June 23, 2017
A lot can happen in eight months. You can write a lot of blogs. Or you can write none. In my case it’s the latter. If you follow me on Instagram, Twitter or Facebook, though, you’ll probably already have a good idea of how my recovery has gone since I last blogged here, just a few days after shoulder surgery last autumn. A wry smile appeared on my face as I just re-read that blog, which I closed with the lines: “The path forwards might not always be an easy one, but I have great people around me and a deep faith that, ultimately, all will be well.”

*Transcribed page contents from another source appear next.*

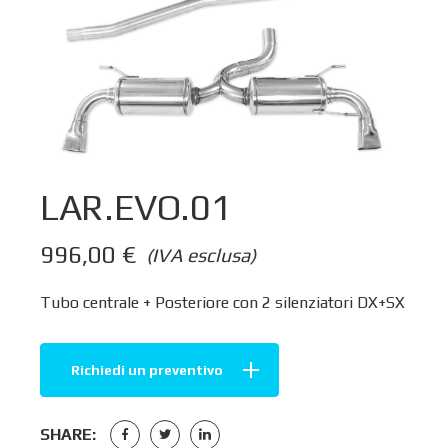
LAR.EVO.01
996,00
€
(IVA esclusa)
Tubo centrale + Posteriore con 2 silenziatori DX+SX
Richiedi un preventivo
SHARE: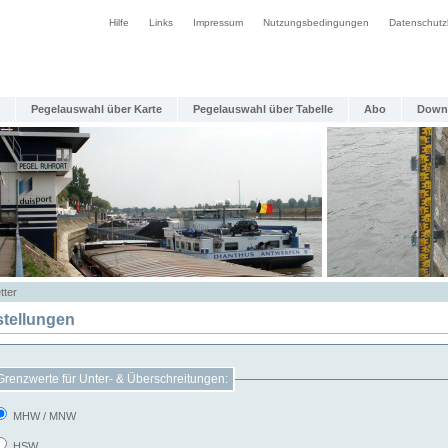
Hilfe
Links
Impressum
Nutzungsbedingungen
Datenschutz
Pegelauswahl über Karte
Pegelauswahl über Tabelle
Abo
Down
tter
stellungen
Grenzwerte für Unter- & Überschreitungen:
MHW / MNW
HSW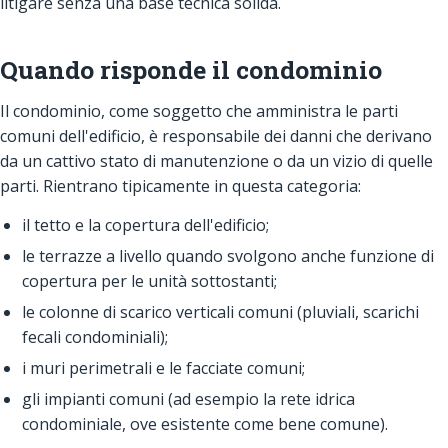
litigare senza una base tecnica solida.
Quando risponde il condominio
Il condominio, come soggetto che amministra le parti
comuni dell'edificio, è responsabile dei danni che derivano
da un cattivo stato di manutenzione o da un vizio di quelle
parti. Rientrano tipicamente in questa categoria:
il tetto e la copertura dell'edificio;
le terrazze a livello quando svolgono anche funzione di
copertura per le unità sottostanti;
le colonne di scarico verticali comuni (pluviali, scarichi
fecali condominiali);
i muri perimetrali e le facciate comuni;
gli impianti comuni (ad esempio la rete idrica
condominiale, ove esistente come bene comune).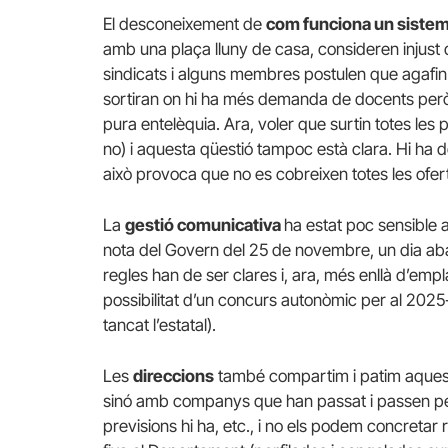
El desconeixement de
com funciona un sistem
amb una plaça lluny de casa, consideren injust qu
sindicats i alguns membres postulen que agafin 
sortiran on hi ha més demanda de docents però q
pura entelèquia. Ara, voler que surtin totes les 
no) i aquesta qüestió tampoc està clara. Hi ha
això provoca que no es cobreixen totes les ofer
La
gestió comunicativa
ha estat poc sensible 
nota del Govern del 25 de novembre, un dia aba
regles han de ser clares i, ara, més enllà d’emp
possibilitat d’un concurs autonòmic per al 20
tancat l’estatal).
Les
direccions
també compartim i patim aques
sinó amb companys que han passat i passen pel 
previsions hi ha, etc., i no els podem concretar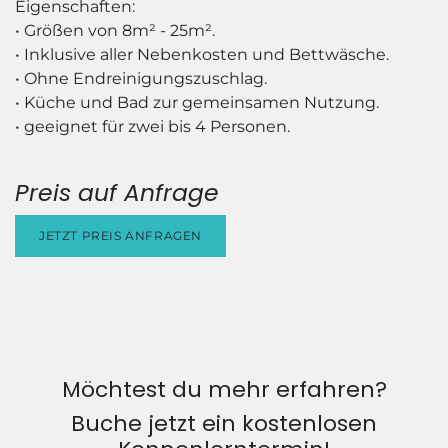
Eigenschaften:
• Größen von 8m² - 25m².
• Inklusive aller Nebenkosten und Bettwäsche.
• Ohne Endreinigungszuschlag.
• Küche und Bad zur gemeinsamen Nutzung.
• geeignet für zwei bis 4 Personen.
Preis auf Anfrage
JETZT PREIS ANFRAGEN
Möchtest du mehr erfahren?
Buche jetzt ein kostenlosen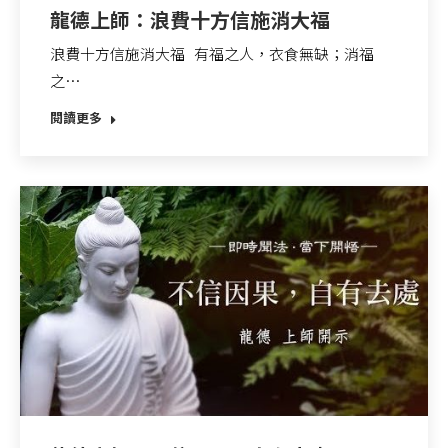
龍德上師：浪費十方信施消大福
浪費十方信施消大福 有福之人，衣食無缺；消福
之…
閱讀更多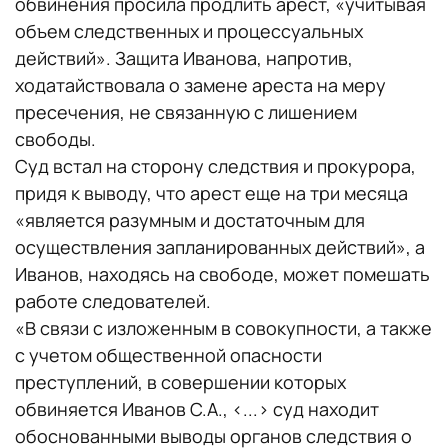
обвинения просила продлить арест, «учитывая
объем следственных и процессуальных
действий». Защита Иванова, напротив,
ходатайствовала о замене ареста на меру
пресечения, не связанную с лишением
свободы.
Суд встал на сторону следствия и прокурора,
придя к выводу, что арест еще на три месяца
«является разумным и достаточным для
осуществления запланированных действий», а
Иванов, находясь на свободе, может помешать
работе следователей.
«В связи с изложенным в совокупности, а также
с учетом общественной опасности
преступлений, в совершении которых
обвиняется Иванов С.А., <...> суд находит
обоснованными выводы органов следствия о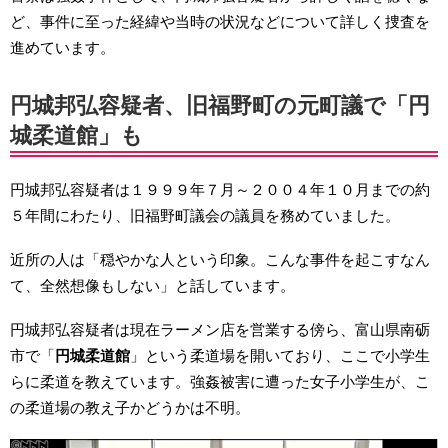
ど、事件に至った経緯や当時の状況などについて詳しく捜査を
進めています。
円城邦弘容疑者、旧福野町の元町議で「円
城柔道館」も
円城邦弘容疑者は１９９９年７月～２００４年１０月までの約
５年間にわたり、旧福野町議会の議員を務めていました。
近所の人は「穏やかな人という印象。こんな事件を起こすなん
て、全然想像もしない」と話しています。
円城邦弘容疑者は現在ラーメン店を営業する傍ら、富山県南砺
市で「
円城柔道館
」という柔道場を開いており、ここで小学生
らに柔道を教えています。強姦被害に遭った女子小学生が、こ
の柔道場の教え子かどうかは不明。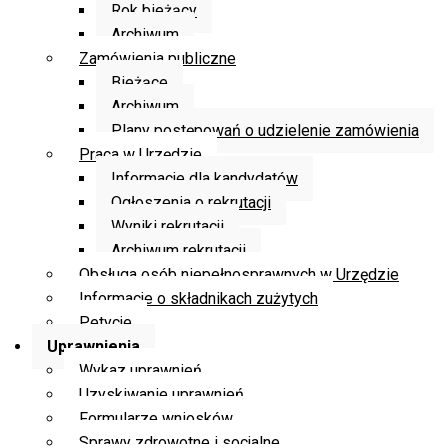
Rok bieżący
Archiwum
Zamówienia publiczne
Bieżące
Archiwum
Plany postępowań o udzielenie zamówienia
Praca w Urzędzie
Informacje dla kandydatów
Ogłoszenia o rekrutacji
Wyniki rekrutacji
Archiwum rekrutacji
Obsługa osób niepełnosprawnych w Urzędzie
Informacje o składnikach zużytych
Petycje
Uprawnienia
Wykaz uprawnień
Uzyskiwanie uprawnień
Formularze wniosków
Sprawy zdrowotne i socjalne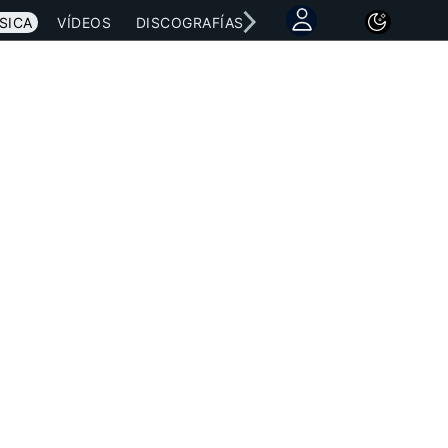
SICA
VÍDEOS
DISCOGRAFÍAS
CONCIERTOS
LETRAS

I won’t lie – the recovery process was far longer than anyone anticipated and the path forwards was certainly not always an easy one, but I was definitely right about having great people around me. And even when things seemed like they might never get better, I think I always held onto the smallest grain of hope that at some point, at some time, I would be OK. There was definitely a time back in December, though, not long after my six-week spell in the sling came to an end, that I honestly wondered if I’d ever be able to swim again. Magic Hands aka Dr Lawrence van Lingen also wondered the same – and when you hear something like that from a body whisperer like LvL it certainly gets your mind wandering.

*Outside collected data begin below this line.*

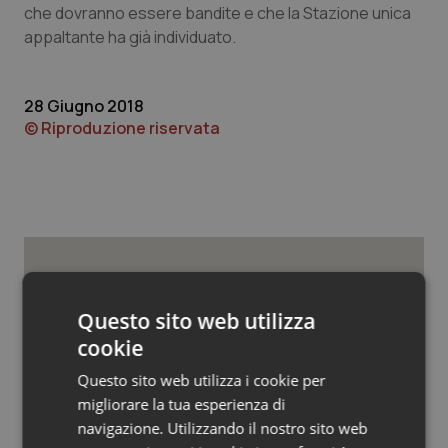
Valle D’Aosta
Oncodermatologia
che dovranno essere bandite e che la Stazione unica
appaltante ha già individuato.
Veneto
Oncoematologia
28 Giugno 2018
Oncologia & Nutrizione
© Riproduzione riservata
Psoriasi & pelle
Quotidiano Cardiologia
Quotidiano Chirurgia
Potrebbe interessarti in
Quotidiano Oncologia
Questo sito web utilizza
Basilicata
cookie
Quotidiano Pediatria
Questo sito web utilizza i cookie per
Cresce la ricerca in Emilia-Romagna:
migliorare la tua esperienza di
nel 2025 condotti 1.530 studi, il
Rene & patologie urogenitali
numero più alto degli ultimi cinque
navigazione. Utilizzando il nostro sito web
anni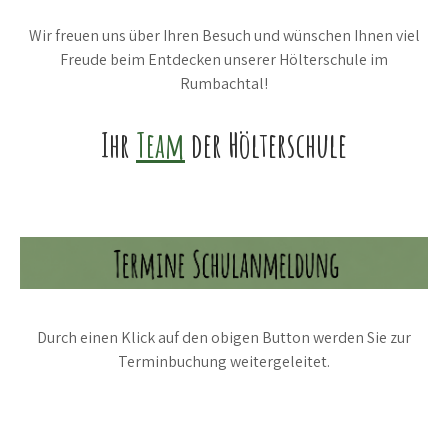
Wir freuen uns über Ihren Besuch und wünschen Ihnen viel
Freude beim Entdecken unserer Hölterschule im
Rumbachtal!
Ihr
Team
der Hölterschule
Durch einen Klick auf den obigen Button werden Sie zur
Terminbuchung weitergeleitet.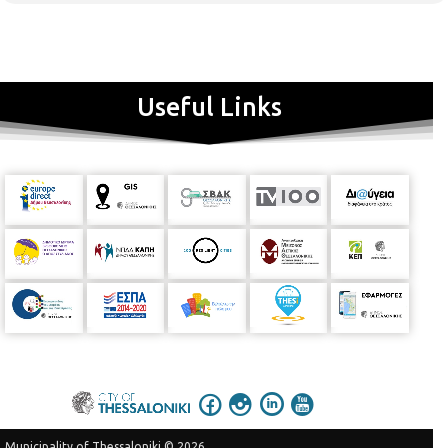
Useful Links
Municipality of Thessaloniki © 2026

For a time I’d say I was definitely the darker side of depressed and despondent, but came to realise that the sooner I could accept and “own” the whole rehab and recovery process I was on a fast track to sunnier climes and healthier shoulders. For anyone going through injury rehab now, my greatest advice would be to put down and set aside ideas of training and racing and commit yourself wholly and fully to rehab. Sounds so simple. It isn’t. For me, it meant a shift in mindset. I had been battling to get back to training, but realised that if I just relinquished those ideas and focused 100 per cent instead on getting my body back to eventually being ABLE to train then I’d expedite the whole process quite considerably.

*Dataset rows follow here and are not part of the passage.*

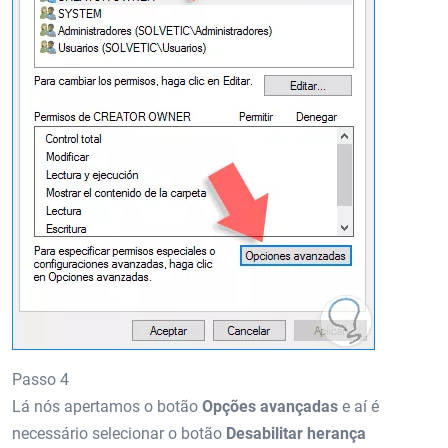
Passo 4
Lá nós apertamos o botão
Opções avançadas
e aí é
necessário selecionar o botão
Desabilitar herança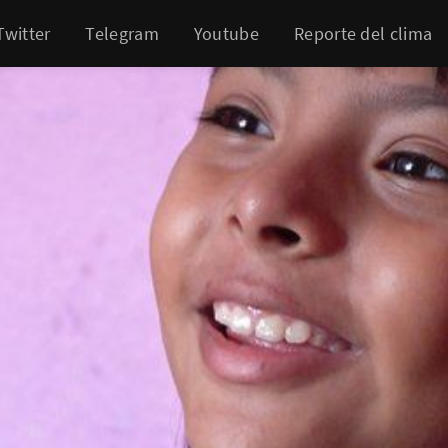
Twitter
Telegram
Youtube
Reporte del clima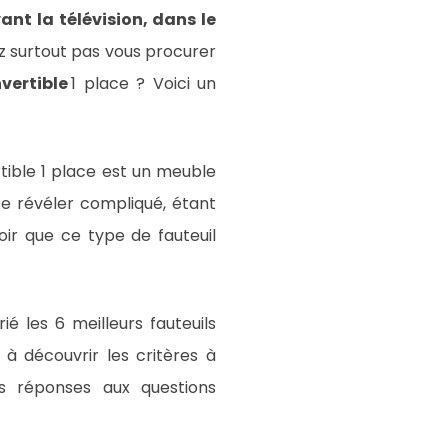
ant la télévision, dans le
ez surtout pas vous procurer
vertible
1 place ? Voici un
rtible 1 place est un meuble
se révéler compliqué, étant
ir que ce type de fauteuil
ié les 6 meilleurs fauteuils
 à découvrir les critères à
les réponses aux questions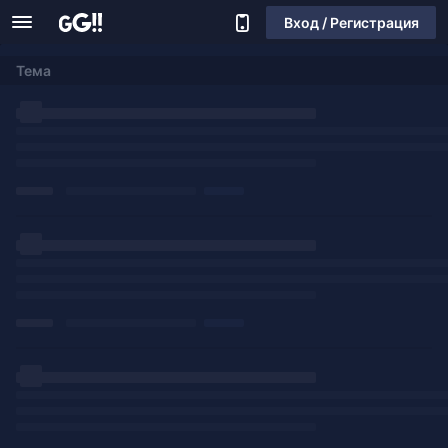
Вход / Регистрация
Тема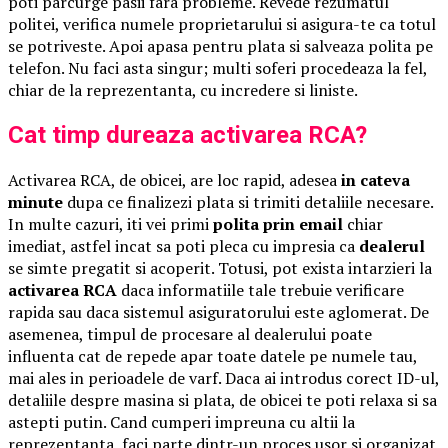
poti parcurge pasii fara probleme. Revede rezumatul
politei, verifica numele proprietarului si asigura-te ca totul
se potriveste. Apoi apasa pentru plata si salveaza polita pe
telefon. Nu faci asta singur; multi soferi procedeaza la fel,
chiar de la reprezentanta, cu incredere si liniste.
Cat timp dureaza activarea RCA?
Activarea RCA, de obicei, are loc rapid, adesea
in cateva
minute
dupa ce finalizezi plata si trimiti detaliile necesare.
In multe cazuri, iti vei primi
polita prin email
chiar
imediat, astfel incat sa poti pleca cu impresia ca
dealerul
se simte pregatit si acoperit. Totusi, pot exista intarzieri la
activarea RCA
daca informatiile tale trebuie verificare
rapida sau daca sistemul asiguratorului este aglomerat. De
asemenea, timpul de procesare al dealerului poate
influenta cat de repede apar toate datele pe numele tau,
mai ales in perioadele de varf. Daca ai introdus corect ID-ul,
detaliile despre masina si plata, de obicei te poti relaxa si sa
astepti putin. Cand cumperi impreuna cu altii la
reprezentanta, faci parte dintr-un proces usor si organizat,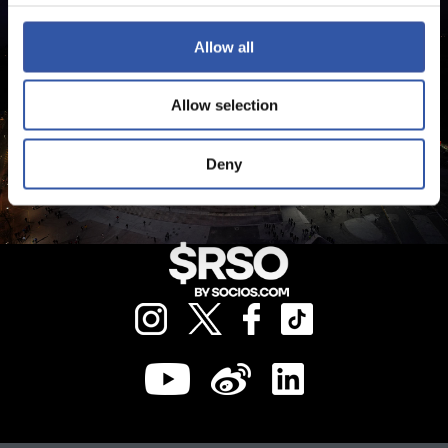
Allow all
Allow selection
Deny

It's been six months since shoulder surgery and the recovery process has been a long and winding road. I've essentially been learning to swim again this past month – lots of neuromuscular re-education and I'm now starting to see (and feel) the fruits of my labour. Thanks @lawrencevanlingen & @dibbo4 for your continued wisdom 🤓 and guidance 👀
All athletes suffer injuries at some stage of their careers; it is something to be dealt with and something you have to work through. You can fight it or you can accept it. For me, with acceptance came the realisation that I had – for the past few years at least – only ever identified as an athlete and therein laid the problems. When you are no longer able to swim, bike, run or race, you are suddenly left squirreling around wondering what on earth your purpose is. Cue great people, great friends and truly figuring out what makes you tick. The JD Crew and Coach Dibs here in Boulder have been fantastic and this vimeo from fellow JD Crew athlete and friend Keavy McMinn definitely helped set me on a good path. The EK who went into surgery is not the same EK who’s coming out of the injury dug-out. I’ve learnt/am learning the art of balance and truly switching off. I’ve satiated the writer/creative in me by reading and writing more; I’ve baked plenty; I’m getting close to being fluent (ish) in Spanish once again; I make time to catch up with friends and family every week and in the adorable, affable Andrew Hyde have a boyfriend who is from a world very different to my formerly tri-obsessed one.
My training volume is stepping up again and Julie and I have some tentative race plans on the calendar which will hopefully see me on a start line from mid-August onwards. It has most definitely been an interesting journey back to health and fitness and I’m returning fresher and happier than I’ve ever been.